**SUPPLIED DATA:**
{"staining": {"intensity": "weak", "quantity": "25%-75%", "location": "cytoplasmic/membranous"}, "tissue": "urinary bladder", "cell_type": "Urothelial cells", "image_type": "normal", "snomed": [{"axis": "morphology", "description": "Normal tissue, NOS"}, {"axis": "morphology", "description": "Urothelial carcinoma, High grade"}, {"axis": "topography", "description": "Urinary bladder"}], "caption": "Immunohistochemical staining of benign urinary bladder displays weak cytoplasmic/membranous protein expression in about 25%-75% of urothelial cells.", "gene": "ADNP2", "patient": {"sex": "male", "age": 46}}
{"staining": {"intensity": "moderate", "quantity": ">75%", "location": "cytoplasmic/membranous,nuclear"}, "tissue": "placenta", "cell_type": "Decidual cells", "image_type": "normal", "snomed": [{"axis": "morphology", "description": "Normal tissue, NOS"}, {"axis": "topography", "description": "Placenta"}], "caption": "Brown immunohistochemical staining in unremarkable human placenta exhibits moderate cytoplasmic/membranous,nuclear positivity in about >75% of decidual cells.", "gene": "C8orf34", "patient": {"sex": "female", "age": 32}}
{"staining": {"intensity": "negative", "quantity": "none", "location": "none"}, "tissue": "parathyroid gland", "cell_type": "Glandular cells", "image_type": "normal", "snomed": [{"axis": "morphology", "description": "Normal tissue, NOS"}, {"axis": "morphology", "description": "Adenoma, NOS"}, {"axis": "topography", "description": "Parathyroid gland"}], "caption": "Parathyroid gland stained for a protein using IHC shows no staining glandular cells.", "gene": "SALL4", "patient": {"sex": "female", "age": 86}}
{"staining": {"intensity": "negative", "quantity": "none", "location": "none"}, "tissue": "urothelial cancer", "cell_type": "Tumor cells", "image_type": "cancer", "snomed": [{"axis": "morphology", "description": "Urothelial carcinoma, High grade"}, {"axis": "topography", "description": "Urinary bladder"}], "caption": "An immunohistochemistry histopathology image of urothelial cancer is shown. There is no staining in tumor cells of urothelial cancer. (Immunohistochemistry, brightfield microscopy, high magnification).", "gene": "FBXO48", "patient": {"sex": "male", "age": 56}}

**YOUR TASK:**
Using the material above, print word for word the lines from the one holding "gland stained for" through the last line.

**RESPONSE TO THIS TASK:**
{"staining": {"intensity": "negative", "quantity": "none", "location": "none"}, "tissue": "parathyroid gland", "cell_type": "Glandular cells", "image_type": "normal", "snomed": [{"axis": "morphology", "description": "Normal tissue, NOS"}, {"axis": "morphology", "description": "Adenoma, NOS"}, {"axis": "topography", "description": "Parathyroid gland"}], "caption": "Parathyroid gland stained for a protein using IHC shows no staining glandular cells.", "gene": "SALL4", "patient": {"sex": "female", "age": 86}}
{"staining": {"intensity": "negative", "quantity": "none", "location": "none"}, "tissue": "urothelial cancer", "cell_type": "Tumor cells", "image_type": "cancer", "snomed": [{"axis": "morphology", "description": "Urothelial carcinoma, High grade"}, {"axis": "topography", "description": "Urinary bladder"}], "caption": "An immunohistochemistry histopathology image of urothelial cancer is shown. There is no staining in tumor cells of urothelial cancer. (Immunohistochemistry, brightfield microscopy, high magnification).", "gene": "FBXO48", "patient": {"sex": "male", "age": 56}}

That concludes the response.